Note, the ALTER was (I think) building index in a parallel process:
2019-11-15 22:16:08.752-05 | 5976 | terminating connection because of crash
of another server process
2019-11-15 22:16:08.751-05 | 27384 | checkpointer process (PID 27388) was
terminated by signal 6: Aborted
2019-11-15 22:16:08.751-05 | 27384 | terminating any other active server
processes
2019-11-15 22:16:07.098-05 | 27388 | could not fsync file
"base/16491/1731839470.2": No such file or directory
2019-11-15 22:15:59.592-05 | 19860 | duration: 220283.831 ms statement: ALTER
TABLE child.eric_enodeb_cell_201811 ALTER pmradiothpvolulscell TYPE integer
USING pmradiothpvolulscell::integer
2019-11-15 22:15:59.459-05 | 19860 | temporary file: path
"base/pgsql_tmp/pgsql_tmp19860.82.sharedfileset/1.0", size 5144576
2019-11-15 22:15:59.458-05 | 19860 | temporary file: path
"base/pgsql_tmp/pgsql_tmp19860.82.sharedfileset/2.0", size 6463488
2019-11-15 22:15:59.456-05 | 19860 | temporary file: path
"base/pgsql_tmp/pgsql_tmp19860.82.sharedfileset/0.0", size 4612096
FYI, that table is *currently* (5 days later):
ts=# \dti+ child.eric_enodeb_cell_201811*
child | eric_enodeb_cell_201811 | table | telsasoft |
| 2595 MB |
child | eric_enodeb_cell_201811_idx | index | telsasoft |
eric_enodeb_cell_201811 | 120 kB |
child | eric_enodeb_cell_201811_site_idx | index | telsasoft |
eric_enodeb_cell_201811 | 16 MB |
I don't know if that table is likely to be the one with relfilenode 1731839470
(but it certainly wasn't its index), or if that was maybe a table (or index)
from an earlier ALTER. I tentatively think we wouldn't have had any other
tables being dropped, partitions pruned or maintenance commands running.

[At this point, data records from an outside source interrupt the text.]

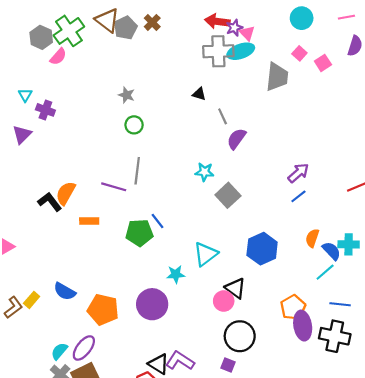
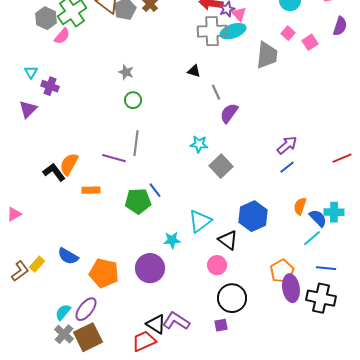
black triangle: (235, 288) -> (228, 240), moved
purple square: (228, 365) -> (221, 325), turned -32

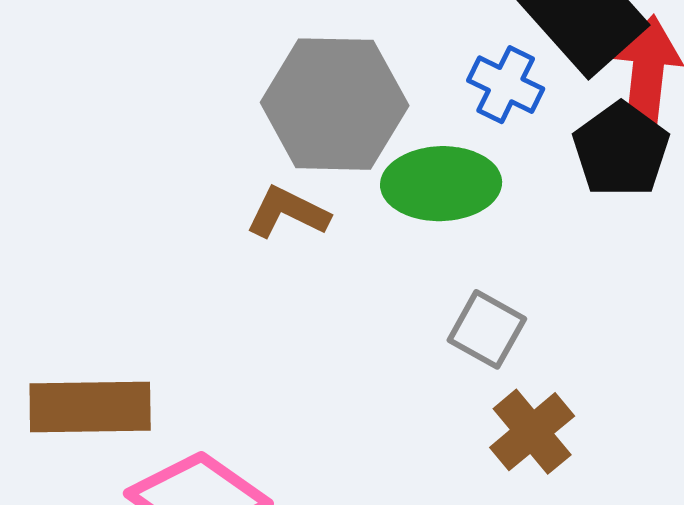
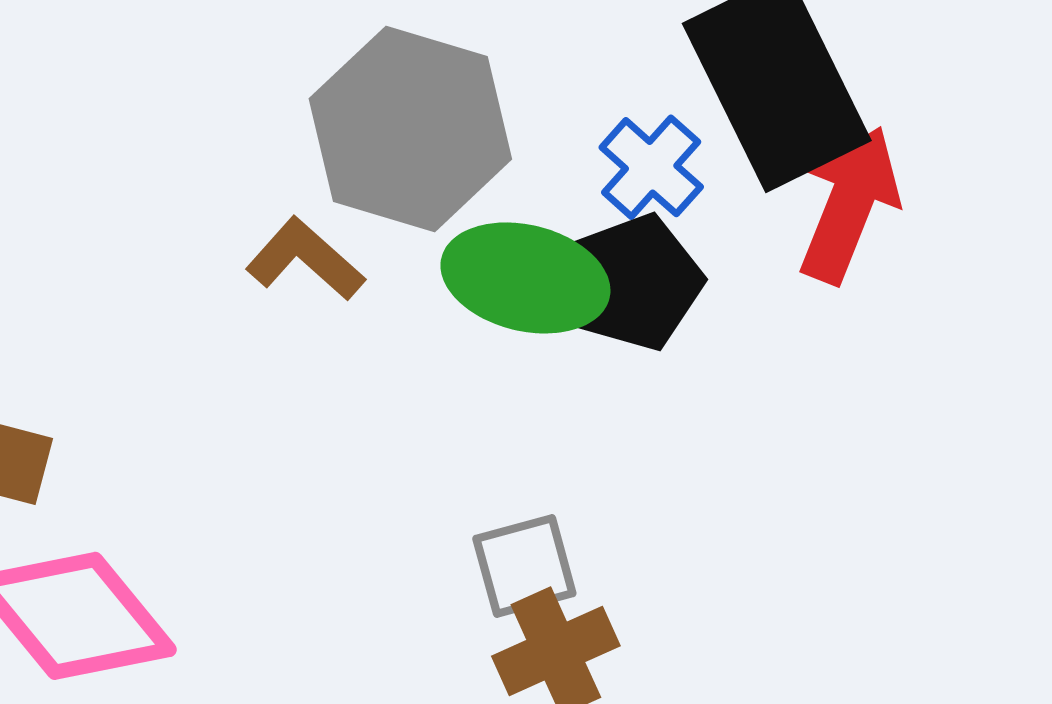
black pentagon: (621, 150) -> (635, 282), moved
gray square: (487, 329) -> (524, 566), moved, turned 30

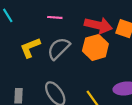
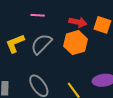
red arrow: (98, 25) -> (78, 22), size x0.7

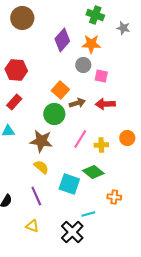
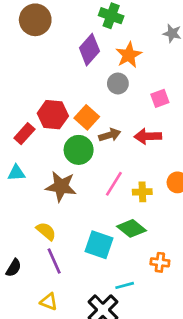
green cross: (95, 15) -> (111, 16), moved
orange star: (91, 44) -> (129, 55), turned -30
red hexagon: (16, 70) -> (53, 115), moved
pink square: (101, 76) -> (160, 98), moved, turned -32
yellow semicircle: (41, 167) -> (46, 231), moved

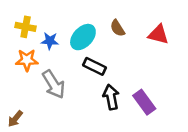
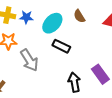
blue star: (50, 41) -> (26, 17), moved
black arrow: (111, 97) -> (74, 82), moved

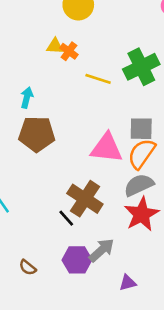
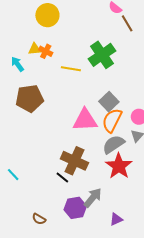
cyan arrow: (27, 98) -> (17, 64), moved, turned -42
gray square: (141, 129) -> (109, 102), turned -36
brown pentagon: (37, 134) -> (30, 98), moved

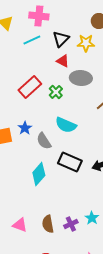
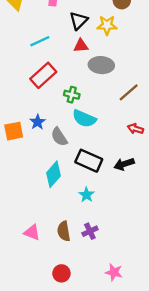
cyan line: (32, 40) -> (40, 41), moved
red triangle: (63, 61) -> (81, 46), turned -32
green cross: (56, 92) -> (72, 95), moved, turned -32
cyan star: (92, 218) -> (87, 195), moved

Checkpoint logs for good measure:
2019-11-15 22:18:26.168-05 | 10388 | checkpoint complete: wrote 2915 buffers
(3.0%); 0 WAL file(s) added, 0 removed, 18 recycled; write=30.022 s, sync=0.472
s, total=32.140 s; sync files=107, longest=0.364 s, average=0.004 s;
distance=297471 kB, estimate=297471 kB
2019-11-15 22:17:54.028-05 | 10388 | checkpoint starting: time
2019-11-15 22:16:53.753-05 | 10104 | checkpoint complete: wrote 98275 buffers
(100.0%); 0 WAL file(s) added, 0 removed, 43 recycled; write=11.040 s,
sync=0.675 s, total=11.833 s; sync files=84, longest=0.335 s, average=0.008 s
; distance=698932 kB, estimate=698932 kB
2019-11-15 22:16:41.921-05 | 10104 | checkpoint starting: end-of-recovery
immediate
2019-11-15 22:16:08.751-05 | 27384 | checkpointer process (PID 27388) was
terminated by signal 6: Aborted
2019-11-15 22:15:33.03-05 | 27388 | checkpoint starting: time
2019-11-15 22:15:03.62-05 | 27388 | checkpoint complete: wrote 5436 buffers
(5.5%); 0 WAL file(s) added, 0 removed, 45 recycled; write=28.938 s, sync=0.355
s, total=29.711 s; sync files=22, longest=0.174 s, average=0.016 s; d
istance=740237 kB, estimate=740237 kB
2019-11-15 22:14:33.908-05 | 27388 | checkpoint starting: time
I was trying to reproduce what was happening:
set -x; psql postgres -txc "DROP TABLE IF EXISTS t" -c "CREATE TABLE t(i int
unique); INSERT INTO t SELECT generate_series(1,999999)"; echo "begin;SELECT
pg_export_snapshot(); SELECT pg_sleep(9)" |psql postgres -At >/tmp/snapshot&
sleep 3; snap=`sed "1{/BEGIN/d}; q" /tmp/snapshot`;
PGOPTIONS='-cclient_min_messages=debug' psql postgres -txc "ALTER TABLE t ALTER
i TYPE bigint" -c CHECKPOINT; pg_dump -d postgres -t t --snap="$snap" |head -44;
Under v12, with or without the CHECKPOINT command, it fails:
|pg_dump: error: query failed: ERROR: cache lookup failed for index 0
But under v9.5.2 (which I found quickly), without CHECKPOINT, it instead fails
like:
|pg_dump: [archiver (db)] query failed: ERROR: cache lookup failed for index
16391
With the CHECKPOINT command, 9.5.2 works, but I don't see why it should be
needed, or why it would behave differently (or if it's related to this crash).